Lucem et Sensu: El costo de oportunidad

Julio Raudales

Cada vez están más claras las enormes debilidades institucionales de las que adolecemos como sociedad.

En Honduras nada funciona: el sistema de protección social nunca había sido tan precario, la educación y la salud retroceden, energía eléctrica a precios insostenibles para cualquier inversionista, una infraestructura destruida y la flamante Secretaría de Infraestructura lleva 3 años sin poder reparar un simple tramo de carretera para ir a Danlí.

La razón fundamental es que, como sociedad, hacemos casi todo en abierta pelea con las leyes económicas.

Todo se explica por la forma en que nos organizamos y a quienes delegamos la tarea de definir la manera en que hacemos las cosas en común. A esto es lo que llamamos “instituciones”.

Si como sociedad asumiéramos que es mejor que cada uno busque por sí mismo el camino hacia el éxito, sin que nadie, que no sea uno mismo, decida por nosotros lo que es bueno o malo, veríamos cómo se genera un orden espontaneo que facilitaría que cada uno asuma sus objetivos sin que exista un ente externo -llámese Estado o dios- que nos reclame el no cumplimiento de dichos objetivos personales.

Lo dicho es la mejor definición de libertad personal que se puede encontrar. El economista argentino Alberto Banegas Lynch lo define como el “respeto irrestricto del proyecto de vida del prójimo, basado en el principio de no agresión y en defensa del derecho a la vida, a la libertad y a la propiedad”. Las sociedades que han probado acercarse a esta ruta de convivencia, son casualmente, las que ofrecen la mejor calidad de vida a sus miembros.

Los incidentes del pasado domingo 9 de marzo son solo una muestra de lo disfuncional que somos como sociedad. Pero no es la única. El país se empobrece moral y materialmente por la ausencia de buenas instituciones, el carácter extractivo e inaplicabilidad de las existentes.

La mala noticia, además, es que esas cosas no pueden cambiar en 4 años. El engaño más grande en el que caen nuestros políticos, es el atavismo de pensar que todo lo que se hizo anteriormente está mal hecho y que basta un cuatrienio (o dos, porque algunos siempre osan por la vía reeleccionista), para que el país se transforme de romplón en Noruega o Singapur, según sea el gusto de cada quién.

La buena noticia es que la ciudadanía hondureña ha resultado ser más intuitiva y aguda que los políticos que pretenden representarla. Ya van dos lecciones: la primera fue apartar del camino a Juan Orlando Hernández y su comparsa en 2021; la segunda es no haber caído en la celada tendida por el oficialismo que, mediante el desorden y la incertidumbre, pretendió amedrentarla para evitar que saliera a votar el día de las primarias. Todo esto como prolegómeno o ensayo del posible desorden que podría causarse en noviembre.

El problema es que el tiempo pasa y no se va a recuperar. Día a día muere gente valiosa en el Hospital Escuela, no porque su enfermedad no tenga remedio, sino debido a que el servicio es tan malo, que los pobres pacientes terminan contaminados de algún otro mal, y eso es lo que acaba con su vida; en las escuelas, colegios y universidades, se deforma a los desempleados de mañana, en una era que no perdona esas deformaciones y solo provoca la desesperanza y socava el deseo de la gente de prosperar por sí misma.
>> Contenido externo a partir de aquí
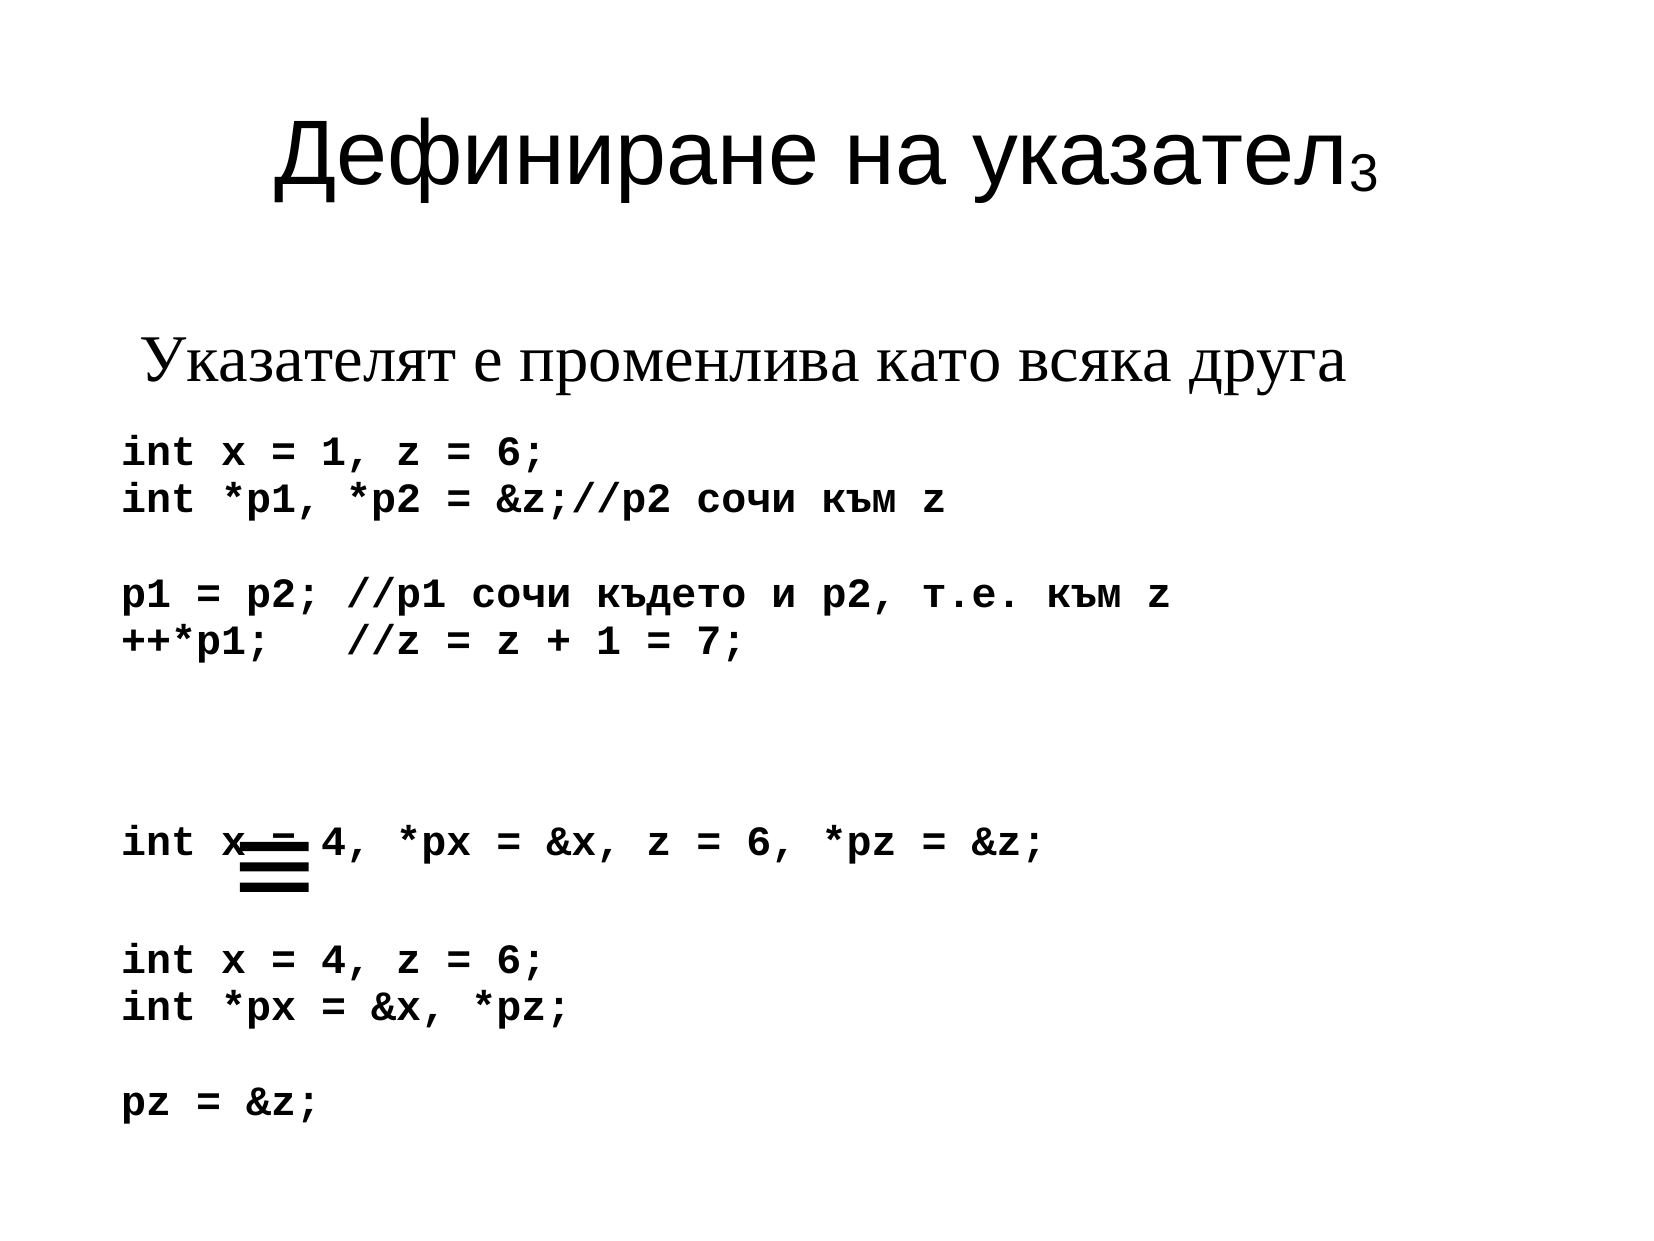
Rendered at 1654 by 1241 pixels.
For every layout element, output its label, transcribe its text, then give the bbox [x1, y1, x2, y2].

title Дефиниране на указател3 [82, 49, 1571, 257]
text_box int x = 1, z = 6; int *p1, *p2 = &z;//p2 сочи към z p1 = p2; //p1 сочи където и p2, т.е. към z ++*p1; //z = z + 1 = 7; [106, 423, 1562, 813]
list Указателят е променлива като всяка друга [121, 322, 1561, 423]
text_box int x = 4, z = 6; int *px = &x, *pz; pz = &z; [106, 931, 1562, 1138]
text_box int x = 4, *px = &x, z = 6, *pz = &z; [364, 813, 1562, 902]
text_box int x = 4, *px = &x, z = 6, *pz = &z; [106, 813, 214, 902]
text_box  [214, 813, 364, 967]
La ciencia económica enseña que el costo de oportunidad es todo aquello a lo que renunciamos para adquirir algo. La gente en Honduras ya ha renunciado a demasiadas cosas. Han muerto ya demasiadas personas y se han ido del país otras tantas, por la indolencia de una clase política irresponsable y necia.

¡Es hora de levantarnos y demostrarles de una vez quien manda y quien es el mandado!

*Rector de la Universidad José Cecilio del Valle.